#### EXERCISE
Render the lines from the start of the data through the line containing "Sociedad y Economía, 6, 81-105" as a numbered list, leaving out blank lines, and include nothing beyond that line.

(Source records)

###

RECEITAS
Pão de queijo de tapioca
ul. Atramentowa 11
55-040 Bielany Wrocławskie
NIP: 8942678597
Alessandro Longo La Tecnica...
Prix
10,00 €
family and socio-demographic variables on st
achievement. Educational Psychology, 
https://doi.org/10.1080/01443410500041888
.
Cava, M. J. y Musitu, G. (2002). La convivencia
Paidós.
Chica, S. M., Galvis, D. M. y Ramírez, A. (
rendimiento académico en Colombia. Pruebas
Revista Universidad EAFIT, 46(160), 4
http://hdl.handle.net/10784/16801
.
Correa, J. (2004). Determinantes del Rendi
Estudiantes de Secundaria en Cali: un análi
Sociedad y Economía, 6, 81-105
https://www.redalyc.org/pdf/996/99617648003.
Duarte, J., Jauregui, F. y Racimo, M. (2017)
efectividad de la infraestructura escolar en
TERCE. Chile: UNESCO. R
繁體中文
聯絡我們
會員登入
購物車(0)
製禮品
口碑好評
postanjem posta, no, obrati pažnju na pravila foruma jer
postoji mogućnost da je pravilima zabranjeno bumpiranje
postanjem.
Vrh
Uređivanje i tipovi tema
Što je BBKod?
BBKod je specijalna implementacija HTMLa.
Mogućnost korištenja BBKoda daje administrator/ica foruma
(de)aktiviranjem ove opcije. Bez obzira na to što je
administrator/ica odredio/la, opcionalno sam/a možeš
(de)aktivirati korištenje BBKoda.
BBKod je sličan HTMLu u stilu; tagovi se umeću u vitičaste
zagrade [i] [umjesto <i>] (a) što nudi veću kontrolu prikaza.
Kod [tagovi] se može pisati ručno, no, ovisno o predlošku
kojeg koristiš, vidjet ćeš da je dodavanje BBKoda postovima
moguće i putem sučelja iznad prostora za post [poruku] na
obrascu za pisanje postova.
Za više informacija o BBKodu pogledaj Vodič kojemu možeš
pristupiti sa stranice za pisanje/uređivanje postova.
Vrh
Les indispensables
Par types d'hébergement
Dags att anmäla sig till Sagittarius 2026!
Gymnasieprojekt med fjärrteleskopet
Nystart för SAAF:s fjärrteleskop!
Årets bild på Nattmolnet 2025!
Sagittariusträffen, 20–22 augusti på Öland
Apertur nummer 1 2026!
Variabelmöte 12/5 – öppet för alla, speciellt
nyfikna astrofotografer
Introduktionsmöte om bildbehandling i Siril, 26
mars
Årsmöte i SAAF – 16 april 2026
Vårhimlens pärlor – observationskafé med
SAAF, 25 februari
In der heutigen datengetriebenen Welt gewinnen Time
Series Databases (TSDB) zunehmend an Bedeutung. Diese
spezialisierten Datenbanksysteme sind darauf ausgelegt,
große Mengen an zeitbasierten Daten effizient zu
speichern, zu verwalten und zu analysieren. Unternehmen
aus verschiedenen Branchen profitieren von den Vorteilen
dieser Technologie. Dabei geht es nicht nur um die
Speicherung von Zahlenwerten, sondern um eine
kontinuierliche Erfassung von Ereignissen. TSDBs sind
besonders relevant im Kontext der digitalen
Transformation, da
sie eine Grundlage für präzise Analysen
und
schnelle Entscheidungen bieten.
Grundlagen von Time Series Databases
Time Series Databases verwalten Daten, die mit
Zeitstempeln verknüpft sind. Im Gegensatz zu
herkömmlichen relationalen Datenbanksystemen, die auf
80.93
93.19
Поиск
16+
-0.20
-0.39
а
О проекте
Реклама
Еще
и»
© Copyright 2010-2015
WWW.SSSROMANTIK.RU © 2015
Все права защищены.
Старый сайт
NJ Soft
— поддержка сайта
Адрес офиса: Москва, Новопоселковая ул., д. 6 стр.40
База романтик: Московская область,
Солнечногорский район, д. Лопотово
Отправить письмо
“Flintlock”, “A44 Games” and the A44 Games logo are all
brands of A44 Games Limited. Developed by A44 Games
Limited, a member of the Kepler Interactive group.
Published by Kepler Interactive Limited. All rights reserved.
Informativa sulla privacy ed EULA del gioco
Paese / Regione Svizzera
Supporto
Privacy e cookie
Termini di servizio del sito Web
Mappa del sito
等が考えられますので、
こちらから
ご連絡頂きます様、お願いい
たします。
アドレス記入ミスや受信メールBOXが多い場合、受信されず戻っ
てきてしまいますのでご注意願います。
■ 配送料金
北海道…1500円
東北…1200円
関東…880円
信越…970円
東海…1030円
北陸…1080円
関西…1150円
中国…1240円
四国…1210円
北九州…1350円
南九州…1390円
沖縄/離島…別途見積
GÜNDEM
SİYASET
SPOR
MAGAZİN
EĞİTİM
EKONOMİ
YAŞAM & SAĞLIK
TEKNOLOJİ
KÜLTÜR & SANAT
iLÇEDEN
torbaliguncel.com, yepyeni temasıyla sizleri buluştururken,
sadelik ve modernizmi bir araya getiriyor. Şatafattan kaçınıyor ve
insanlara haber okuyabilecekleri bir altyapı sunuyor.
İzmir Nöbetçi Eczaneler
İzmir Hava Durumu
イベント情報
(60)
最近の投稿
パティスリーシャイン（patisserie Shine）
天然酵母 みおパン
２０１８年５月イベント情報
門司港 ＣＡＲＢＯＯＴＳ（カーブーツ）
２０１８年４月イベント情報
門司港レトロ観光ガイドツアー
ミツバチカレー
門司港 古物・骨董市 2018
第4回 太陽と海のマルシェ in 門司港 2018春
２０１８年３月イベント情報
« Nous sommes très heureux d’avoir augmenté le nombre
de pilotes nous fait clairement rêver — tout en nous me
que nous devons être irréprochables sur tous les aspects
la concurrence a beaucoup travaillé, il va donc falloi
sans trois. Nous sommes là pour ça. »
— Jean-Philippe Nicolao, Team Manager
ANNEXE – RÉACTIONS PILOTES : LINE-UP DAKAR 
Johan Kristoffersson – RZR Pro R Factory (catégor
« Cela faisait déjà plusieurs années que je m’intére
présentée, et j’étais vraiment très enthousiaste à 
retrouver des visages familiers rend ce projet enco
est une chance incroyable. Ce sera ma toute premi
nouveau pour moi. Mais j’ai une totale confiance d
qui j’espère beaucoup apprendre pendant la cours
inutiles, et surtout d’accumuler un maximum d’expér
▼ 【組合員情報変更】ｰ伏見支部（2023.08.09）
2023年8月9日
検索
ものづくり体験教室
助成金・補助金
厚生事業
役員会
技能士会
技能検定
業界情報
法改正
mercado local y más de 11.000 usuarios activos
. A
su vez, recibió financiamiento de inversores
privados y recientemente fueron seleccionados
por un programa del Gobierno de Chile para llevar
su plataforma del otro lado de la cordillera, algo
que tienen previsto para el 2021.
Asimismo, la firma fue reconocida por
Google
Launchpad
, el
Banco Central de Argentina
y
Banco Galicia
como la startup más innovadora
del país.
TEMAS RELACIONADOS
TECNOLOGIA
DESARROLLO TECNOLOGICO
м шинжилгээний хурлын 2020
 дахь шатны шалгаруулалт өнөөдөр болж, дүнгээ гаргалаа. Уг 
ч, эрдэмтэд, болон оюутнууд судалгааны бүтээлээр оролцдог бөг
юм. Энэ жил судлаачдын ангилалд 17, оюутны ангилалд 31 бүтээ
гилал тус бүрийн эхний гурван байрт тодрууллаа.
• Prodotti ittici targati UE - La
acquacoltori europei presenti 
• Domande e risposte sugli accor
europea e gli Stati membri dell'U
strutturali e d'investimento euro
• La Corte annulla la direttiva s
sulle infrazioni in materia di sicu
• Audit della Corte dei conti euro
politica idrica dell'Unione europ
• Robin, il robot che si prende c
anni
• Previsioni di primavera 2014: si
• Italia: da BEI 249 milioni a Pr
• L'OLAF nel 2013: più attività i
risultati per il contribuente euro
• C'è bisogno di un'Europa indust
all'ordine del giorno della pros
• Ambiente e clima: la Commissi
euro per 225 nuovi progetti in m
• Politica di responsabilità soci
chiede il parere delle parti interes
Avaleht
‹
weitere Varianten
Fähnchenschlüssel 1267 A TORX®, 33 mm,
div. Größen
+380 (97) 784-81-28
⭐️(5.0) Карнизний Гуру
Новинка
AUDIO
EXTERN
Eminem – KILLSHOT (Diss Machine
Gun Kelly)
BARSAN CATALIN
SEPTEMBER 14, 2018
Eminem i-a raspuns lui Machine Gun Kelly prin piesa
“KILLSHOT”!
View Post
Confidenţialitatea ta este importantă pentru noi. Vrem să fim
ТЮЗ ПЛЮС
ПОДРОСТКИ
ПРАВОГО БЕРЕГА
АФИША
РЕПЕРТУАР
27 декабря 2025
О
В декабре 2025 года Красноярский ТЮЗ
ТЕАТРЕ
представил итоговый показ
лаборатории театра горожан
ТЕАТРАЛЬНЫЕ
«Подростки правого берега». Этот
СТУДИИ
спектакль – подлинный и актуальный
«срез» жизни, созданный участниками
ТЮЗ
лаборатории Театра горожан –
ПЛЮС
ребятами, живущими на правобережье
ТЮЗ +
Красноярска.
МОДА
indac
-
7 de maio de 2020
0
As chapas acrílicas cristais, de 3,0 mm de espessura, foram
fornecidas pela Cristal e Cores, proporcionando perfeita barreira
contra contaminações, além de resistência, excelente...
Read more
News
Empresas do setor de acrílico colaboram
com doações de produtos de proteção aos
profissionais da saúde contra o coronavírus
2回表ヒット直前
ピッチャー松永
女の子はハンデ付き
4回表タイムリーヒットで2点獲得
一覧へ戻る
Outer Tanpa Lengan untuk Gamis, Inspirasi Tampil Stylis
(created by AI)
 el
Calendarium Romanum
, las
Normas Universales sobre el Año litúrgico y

###

#### TASK OUTPUT
1. RECEITAS
2. Pão de queijo de tapioca
3. ul. Atramentowa 11
4. 55-040 Bielany Wrocławskie
5. NIP: 8942678597
6. Alessandro Longo La Tecnica...
7. Prix
8. 10,00 €
9. family and socio-demographic variables on st
10. achievement. Educational Psychology, 
11. https://doi.org/10.1080/01443410500041888
12. .
13. Cava, M. J. y Musitu, G. (2002). La convivencia
14. Paidós.
15. Chica, S. M., Galvis, D. M. y Ramírez, A. (
16. rendimiento académico en Colombia. Pruebas
17. Revista Universidad EAFIT, 46(160), 4
18. http://hdl.handle.net/10784/16801
19. .
20. Correa, J. (2004). Determinantes del Rendi
21. Estudiantes de Secundaria en Cali: un análi
22. Sociedad y Economía, 6, 81-105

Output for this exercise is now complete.